● 掲載本文
###

Tableau(タブロー)のサンキーダイアグラムを最短コースで実現する
Tableau(タブロー)のサンキーダイアグラムを最短コースで実現する
はじめに
Sankey diagram(サンキーダイアグラム)とは、工程間の流量を表現する図表です(Wikipedia)。Tableau(タブロー)のギャラリーでも時々目にしますが見栄えの良さと引き換えに、作成はかなり面倒な部類のチャートです。ベン図に匹敵する面倒臭さです。さらに、作った工数と比較して有効なインサイトが出にくい面もあり、費用対効果に優れているとはなかなかいいづらい側面があります。
先日、クライアントにどうしてもこのサンキーダイアグラムを作りたいと依頼を受け、私も躊躇していたこのサンキーダイアグラムについに手を出してしまいました。その折、すでに参考サイトに先人たちの足跡がありましたのでこちらを模倣しております。見れば見るほど、一から自力で作れる気がしません。まずは、下記サイトを一読いただくと良いと思います。
1点だけ注意が必要です。サンキーダイアグラムで正確な数値や小さな差異を比較・判断するために使用することをお勧めいたしません。構造上、不向きです。幅という視覚的情報から得られる「割合」をざっくり雰囲気として掴む程度で使用するチャートであることを明記しておきます。

###

● 抜粋資料
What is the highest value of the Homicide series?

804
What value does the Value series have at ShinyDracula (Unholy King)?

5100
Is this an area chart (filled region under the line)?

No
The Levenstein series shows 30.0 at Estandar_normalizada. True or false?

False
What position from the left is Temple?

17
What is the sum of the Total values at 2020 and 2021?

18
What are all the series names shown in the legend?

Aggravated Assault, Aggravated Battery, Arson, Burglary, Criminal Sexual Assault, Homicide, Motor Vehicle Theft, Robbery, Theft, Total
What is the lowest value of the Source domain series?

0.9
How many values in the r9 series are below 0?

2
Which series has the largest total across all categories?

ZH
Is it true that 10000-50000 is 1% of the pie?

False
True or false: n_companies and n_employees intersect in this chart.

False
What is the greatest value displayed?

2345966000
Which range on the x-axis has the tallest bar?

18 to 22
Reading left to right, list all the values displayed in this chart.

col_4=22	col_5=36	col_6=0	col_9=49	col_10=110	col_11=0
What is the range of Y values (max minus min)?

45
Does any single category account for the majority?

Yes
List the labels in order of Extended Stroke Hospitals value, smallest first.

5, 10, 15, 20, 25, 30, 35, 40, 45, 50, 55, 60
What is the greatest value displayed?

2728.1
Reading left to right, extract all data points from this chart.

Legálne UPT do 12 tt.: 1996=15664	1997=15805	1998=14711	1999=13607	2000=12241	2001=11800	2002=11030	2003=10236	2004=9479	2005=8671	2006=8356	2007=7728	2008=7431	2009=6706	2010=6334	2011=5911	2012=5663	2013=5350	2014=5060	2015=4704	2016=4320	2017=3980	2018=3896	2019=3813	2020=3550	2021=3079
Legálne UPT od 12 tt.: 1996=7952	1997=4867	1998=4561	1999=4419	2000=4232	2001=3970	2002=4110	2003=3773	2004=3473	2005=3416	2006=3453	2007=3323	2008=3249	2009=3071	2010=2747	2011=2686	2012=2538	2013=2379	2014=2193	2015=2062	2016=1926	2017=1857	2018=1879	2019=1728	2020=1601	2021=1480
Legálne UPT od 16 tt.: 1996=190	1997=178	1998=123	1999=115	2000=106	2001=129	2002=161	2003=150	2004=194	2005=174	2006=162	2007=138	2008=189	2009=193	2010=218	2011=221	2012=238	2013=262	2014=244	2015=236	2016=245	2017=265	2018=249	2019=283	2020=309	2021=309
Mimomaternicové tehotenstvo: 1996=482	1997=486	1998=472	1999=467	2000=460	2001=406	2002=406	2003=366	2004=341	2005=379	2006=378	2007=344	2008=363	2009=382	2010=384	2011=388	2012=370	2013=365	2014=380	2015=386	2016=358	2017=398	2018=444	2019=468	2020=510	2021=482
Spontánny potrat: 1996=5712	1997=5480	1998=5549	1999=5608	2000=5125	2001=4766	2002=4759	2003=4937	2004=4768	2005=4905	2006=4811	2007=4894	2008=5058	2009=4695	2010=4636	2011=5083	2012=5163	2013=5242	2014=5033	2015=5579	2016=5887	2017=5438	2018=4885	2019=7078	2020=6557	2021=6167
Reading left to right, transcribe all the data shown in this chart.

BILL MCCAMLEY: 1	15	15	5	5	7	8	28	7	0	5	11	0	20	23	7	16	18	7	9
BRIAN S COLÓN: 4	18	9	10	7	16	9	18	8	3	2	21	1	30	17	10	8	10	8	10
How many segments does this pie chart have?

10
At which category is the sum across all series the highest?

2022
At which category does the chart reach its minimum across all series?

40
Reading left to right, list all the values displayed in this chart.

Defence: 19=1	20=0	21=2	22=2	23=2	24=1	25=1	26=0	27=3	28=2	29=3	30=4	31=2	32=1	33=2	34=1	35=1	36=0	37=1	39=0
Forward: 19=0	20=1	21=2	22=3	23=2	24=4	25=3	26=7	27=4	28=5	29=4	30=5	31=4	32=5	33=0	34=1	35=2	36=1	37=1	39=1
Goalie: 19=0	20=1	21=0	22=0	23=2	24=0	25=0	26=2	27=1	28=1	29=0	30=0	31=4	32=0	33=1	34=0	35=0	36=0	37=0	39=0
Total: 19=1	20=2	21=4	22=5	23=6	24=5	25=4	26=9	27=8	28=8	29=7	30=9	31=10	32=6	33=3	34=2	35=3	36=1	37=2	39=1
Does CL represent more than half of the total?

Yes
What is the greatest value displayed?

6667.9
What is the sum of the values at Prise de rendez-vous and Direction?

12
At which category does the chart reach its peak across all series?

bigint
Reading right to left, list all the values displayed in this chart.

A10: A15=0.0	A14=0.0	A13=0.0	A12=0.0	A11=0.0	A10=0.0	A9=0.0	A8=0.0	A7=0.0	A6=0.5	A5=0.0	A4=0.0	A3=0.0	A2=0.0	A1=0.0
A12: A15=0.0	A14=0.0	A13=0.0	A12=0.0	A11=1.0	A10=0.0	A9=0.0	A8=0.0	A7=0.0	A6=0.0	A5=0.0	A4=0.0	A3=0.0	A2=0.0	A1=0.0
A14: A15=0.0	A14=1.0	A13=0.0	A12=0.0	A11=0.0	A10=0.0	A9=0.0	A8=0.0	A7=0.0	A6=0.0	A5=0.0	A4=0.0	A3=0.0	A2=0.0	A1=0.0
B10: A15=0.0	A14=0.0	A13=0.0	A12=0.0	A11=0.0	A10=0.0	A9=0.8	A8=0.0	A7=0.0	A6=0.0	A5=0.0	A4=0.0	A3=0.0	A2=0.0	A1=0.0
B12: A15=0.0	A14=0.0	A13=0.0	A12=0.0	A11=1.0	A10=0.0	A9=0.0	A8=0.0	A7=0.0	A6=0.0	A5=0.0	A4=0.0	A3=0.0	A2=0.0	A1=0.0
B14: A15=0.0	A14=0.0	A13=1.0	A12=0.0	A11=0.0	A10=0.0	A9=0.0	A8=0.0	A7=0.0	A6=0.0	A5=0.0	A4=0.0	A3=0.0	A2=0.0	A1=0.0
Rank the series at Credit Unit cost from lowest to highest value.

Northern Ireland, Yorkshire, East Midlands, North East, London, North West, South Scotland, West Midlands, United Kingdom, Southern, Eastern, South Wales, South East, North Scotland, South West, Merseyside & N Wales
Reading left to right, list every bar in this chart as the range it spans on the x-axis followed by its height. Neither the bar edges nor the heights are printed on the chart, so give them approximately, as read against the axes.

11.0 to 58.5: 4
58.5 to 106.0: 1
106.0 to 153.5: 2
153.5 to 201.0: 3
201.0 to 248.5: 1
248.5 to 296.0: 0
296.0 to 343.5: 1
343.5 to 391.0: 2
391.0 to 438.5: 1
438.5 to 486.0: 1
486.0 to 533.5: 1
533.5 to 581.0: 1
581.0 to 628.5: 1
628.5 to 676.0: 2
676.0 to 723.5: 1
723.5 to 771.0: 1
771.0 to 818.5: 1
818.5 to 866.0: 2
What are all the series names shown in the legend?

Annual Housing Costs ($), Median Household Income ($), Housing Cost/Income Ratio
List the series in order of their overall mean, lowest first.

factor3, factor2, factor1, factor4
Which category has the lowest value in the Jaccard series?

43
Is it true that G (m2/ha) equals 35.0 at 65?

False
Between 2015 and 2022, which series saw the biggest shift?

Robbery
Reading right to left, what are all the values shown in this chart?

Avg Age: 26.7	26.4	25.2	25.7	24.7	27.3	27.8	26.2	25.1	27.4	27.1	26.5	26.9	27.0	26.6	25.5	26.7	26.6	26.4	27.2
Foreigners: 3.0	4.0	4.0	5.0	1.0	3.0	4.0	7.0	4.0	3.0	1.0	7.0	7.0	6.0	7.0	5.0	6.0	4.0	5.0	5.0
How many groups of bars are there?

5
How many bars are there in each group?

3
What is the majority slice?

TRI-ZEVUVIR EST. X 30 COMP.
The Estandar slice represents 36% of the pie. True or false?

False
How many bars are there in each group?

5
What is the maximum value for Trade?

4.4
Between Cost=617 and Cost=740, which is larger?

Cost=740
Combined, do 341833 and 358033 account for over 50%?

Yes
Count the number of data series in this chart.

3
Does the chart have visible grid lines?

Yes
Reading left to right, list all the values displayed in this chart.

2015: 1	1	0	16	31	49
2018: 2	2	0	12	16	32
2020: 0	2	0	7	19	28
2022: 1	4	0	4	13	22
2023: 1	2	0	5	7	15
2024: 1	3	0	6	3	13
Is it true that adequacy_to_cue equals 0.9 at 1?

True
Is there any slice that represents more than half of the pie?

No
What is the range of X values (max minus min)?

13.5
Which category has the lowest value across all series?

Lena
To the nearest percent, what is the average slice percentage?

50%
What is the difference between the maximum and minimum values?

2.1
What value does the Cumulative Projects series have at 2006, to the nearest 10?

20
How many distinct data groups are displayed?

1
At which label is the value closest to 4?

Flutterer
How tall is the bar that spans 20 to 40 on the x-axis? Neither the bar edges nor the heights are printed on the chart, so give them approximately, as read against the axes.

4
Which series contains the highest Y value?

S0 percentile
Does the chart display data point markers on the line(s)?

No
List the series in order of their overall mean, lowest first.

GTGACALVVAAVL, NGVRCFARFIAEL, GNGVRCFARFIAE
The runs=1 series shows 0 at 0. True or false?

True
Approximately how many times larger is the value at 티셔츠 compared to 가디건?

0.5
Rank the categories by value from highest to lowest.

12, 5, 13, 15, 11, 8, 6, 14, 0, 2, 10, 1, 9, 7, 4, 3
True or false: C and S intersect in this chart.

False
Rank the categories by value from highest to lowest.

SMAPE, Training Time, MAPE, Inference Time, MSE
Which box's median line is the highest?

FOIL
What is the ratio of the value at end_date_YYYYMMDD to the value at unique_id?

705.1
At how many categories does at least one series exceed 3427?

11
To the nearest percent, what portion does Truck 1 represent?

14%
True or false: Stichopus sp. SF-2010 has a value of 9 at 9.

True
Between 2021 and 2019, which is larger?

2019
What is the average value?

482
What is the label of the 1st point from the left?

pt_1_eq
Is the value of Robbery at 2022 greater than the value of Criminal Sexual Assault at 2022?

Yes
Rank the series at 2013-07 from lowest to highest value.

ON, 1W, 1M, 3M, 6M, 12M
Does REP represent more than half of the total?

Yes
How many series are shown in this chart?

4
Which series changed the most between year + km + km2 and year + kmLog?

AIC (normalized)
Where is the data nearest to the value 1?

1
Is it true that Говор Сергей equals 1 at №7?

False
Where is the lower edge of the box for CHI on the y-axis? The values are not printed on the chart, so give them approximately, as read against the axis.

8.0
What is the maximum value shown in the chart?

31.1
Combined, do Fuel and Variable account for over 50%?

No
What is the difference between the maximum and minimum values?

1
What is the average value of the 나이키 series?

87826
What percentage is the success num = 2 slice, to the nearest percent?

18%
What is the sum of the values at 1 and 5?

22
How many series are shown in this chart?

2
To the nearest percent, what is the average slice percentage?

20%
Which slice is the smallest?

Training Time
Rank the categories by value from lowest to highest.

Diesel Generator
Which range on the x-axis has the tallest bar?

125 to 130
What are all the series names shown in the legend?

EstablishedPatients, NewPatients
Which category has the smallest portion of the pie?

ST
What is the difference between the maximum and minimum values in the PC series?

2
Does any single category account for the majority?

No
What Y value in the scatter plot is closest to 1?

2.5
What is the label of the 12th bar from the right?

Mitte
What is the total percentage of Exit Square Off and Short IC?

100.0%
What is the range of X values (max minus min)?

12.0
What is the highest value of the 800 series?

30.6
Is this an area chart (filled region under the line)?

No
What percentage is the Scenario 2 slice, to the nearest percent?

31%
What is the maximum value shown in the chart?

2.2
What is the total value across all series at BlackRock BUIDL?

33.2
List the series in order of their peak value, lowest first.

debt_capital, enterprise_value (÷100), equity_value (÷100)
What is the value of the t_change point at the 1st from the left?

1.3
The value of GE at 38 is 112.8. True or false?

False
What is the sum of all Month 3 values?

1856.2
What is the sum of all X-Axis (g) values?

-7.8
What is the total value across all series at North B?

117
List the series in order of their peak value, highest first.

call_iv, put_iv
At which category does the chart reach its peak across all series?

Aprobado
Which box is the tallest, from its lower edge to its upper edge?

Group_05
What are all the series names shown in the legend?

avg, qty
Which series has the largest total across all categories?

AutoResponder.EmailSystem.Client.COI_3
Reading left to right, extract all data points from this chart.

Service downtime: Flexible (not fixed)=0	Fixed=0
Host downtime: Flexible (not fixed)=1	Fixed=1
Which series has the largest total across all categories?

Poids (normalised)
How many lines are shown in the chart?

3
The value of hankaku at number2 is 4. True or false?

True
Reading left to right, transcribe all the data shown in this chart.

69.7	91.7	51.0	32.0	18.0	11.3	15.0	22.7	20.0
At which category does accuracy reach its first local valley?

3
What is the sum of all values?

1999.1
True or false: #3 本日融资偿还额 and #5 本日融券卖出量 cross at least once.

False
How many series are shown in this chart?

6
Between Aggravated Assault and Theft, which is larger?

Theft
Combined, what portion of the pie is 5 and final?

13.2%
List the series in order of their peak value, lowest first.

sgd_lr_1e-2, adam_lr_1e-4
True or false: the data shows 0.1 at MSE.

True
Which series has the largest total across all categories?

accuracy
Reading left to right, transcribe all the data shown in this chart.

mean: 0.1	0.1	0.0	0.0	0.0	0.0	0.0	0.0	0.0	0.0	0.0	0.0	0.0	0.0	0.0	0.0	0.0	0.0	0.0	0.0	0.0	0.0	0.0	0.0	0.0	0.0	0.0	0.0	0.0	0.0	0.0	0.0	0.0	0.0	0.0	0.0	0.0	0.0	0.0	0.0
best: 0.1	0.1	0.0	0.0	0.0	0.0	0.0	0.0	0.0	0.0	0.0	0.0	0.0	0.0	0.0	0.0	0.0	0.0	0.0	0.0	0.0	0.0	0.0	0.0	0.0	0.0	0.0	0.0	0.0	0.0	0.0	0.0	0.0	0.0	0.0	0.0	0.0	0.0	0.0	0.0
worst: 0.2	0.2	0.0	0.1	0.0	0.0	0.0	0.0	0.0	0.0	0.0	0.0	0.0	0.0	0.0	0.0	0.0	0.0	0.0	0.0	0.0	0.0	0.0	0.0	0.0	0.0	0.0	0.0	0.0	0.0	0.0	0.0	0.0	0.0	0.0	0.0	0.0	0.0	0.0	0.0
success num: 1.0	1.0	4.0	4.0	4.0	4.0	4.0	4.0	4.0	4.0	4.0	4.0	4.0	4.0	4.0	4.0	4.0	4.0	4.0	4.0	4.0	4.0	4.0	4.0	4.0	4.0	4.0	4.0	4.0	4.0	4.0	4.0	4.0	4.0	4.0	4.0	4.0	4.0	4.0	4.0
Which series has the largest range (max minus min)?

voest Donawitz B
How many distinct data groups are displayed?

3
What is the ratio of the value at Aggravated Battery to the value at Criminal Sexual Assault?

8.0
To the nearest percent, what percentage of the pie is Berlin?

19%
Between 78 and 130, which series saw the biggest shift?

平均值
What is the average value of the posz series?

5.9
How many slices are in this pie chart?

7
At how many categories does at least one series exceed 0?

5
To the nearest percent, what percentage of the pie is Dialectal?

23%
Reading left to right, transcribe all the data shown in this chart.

###

● 演習課題
サンキーダイアグラムについての本文では、サンキーダイアグラムは何を表現する図表だと説明されていますか? この資料は本文とは別の出典から取ったものです。

● 課題の解答
工程間の流量を表現する図表です。